Until the late 1970s, 33 states had forced sterilization programs, affecting at least 60,000 people.
“The language that the legislators and bureaucrats developed was very broad. Words were promiscuous, propensity to alcoholism, socially inadequate, defective, unfit. These were very broad terms with, really, just broad meaning, and it was left to social workers and people in the communities to turn in these people [to the states],” Christian Law Institute CEO Mark Bold told RT.
“Often the commonality was that they were poor, sometimes they engaged in minor criminal or trivial behavior ‒ skipped school and things like that ‒ and that caught the attention of social workers, police officers and others, and they would commit them to these institutions,” he continued. “Based upon that, they would first segregate them from the general population, and then ultimately sterilize them.”
The Christian Law Institute’s Justice for Sterilization Victims Project has led the fight for restitution for those who were forcefully sterilized. Virginia is the second state to compensate its victims. In 2013, North Carolina created a $10 million compensation package to be distributed among living victims, who are to receive $50,000 each.
“I appreciate, I recognize what Bold [is] doing and recognize what they’re gon’ give me, and I thank them very much for what they’re doing,” Reynolds said.

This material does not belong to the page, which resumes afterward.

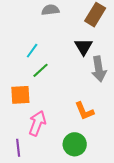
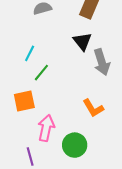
green circle: (75, 144) -> (75, 145), moved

Bold’s company is still looking for other living victims of Virginia's program to come forward, including at least two people who were sterilized in 1979, as the window for reparations will close in 2019. California is the next state where the Christian Law Institute will focus on gaining compensation for forced sterilization victims. The advanced program on the West Coast served as the blueprint for Nazi Germany’s quest to create its “master race,” Bold said. The state sterilized 20,000 people from 1909 to 1963, more than twice as many people as Virginia did during that time.
"It's one of the most horrific and shameful chapters in California's history," Los Angeles civil rights attorney Areva Martin told CNN.
In 2002, Virginia’s then-Gov. Mark Warner and North Carolina’s then-Gov. Mike Easley apologized to their states’ eugenics victims. Then-Gov. Gray Davis followed suit in California in 2003.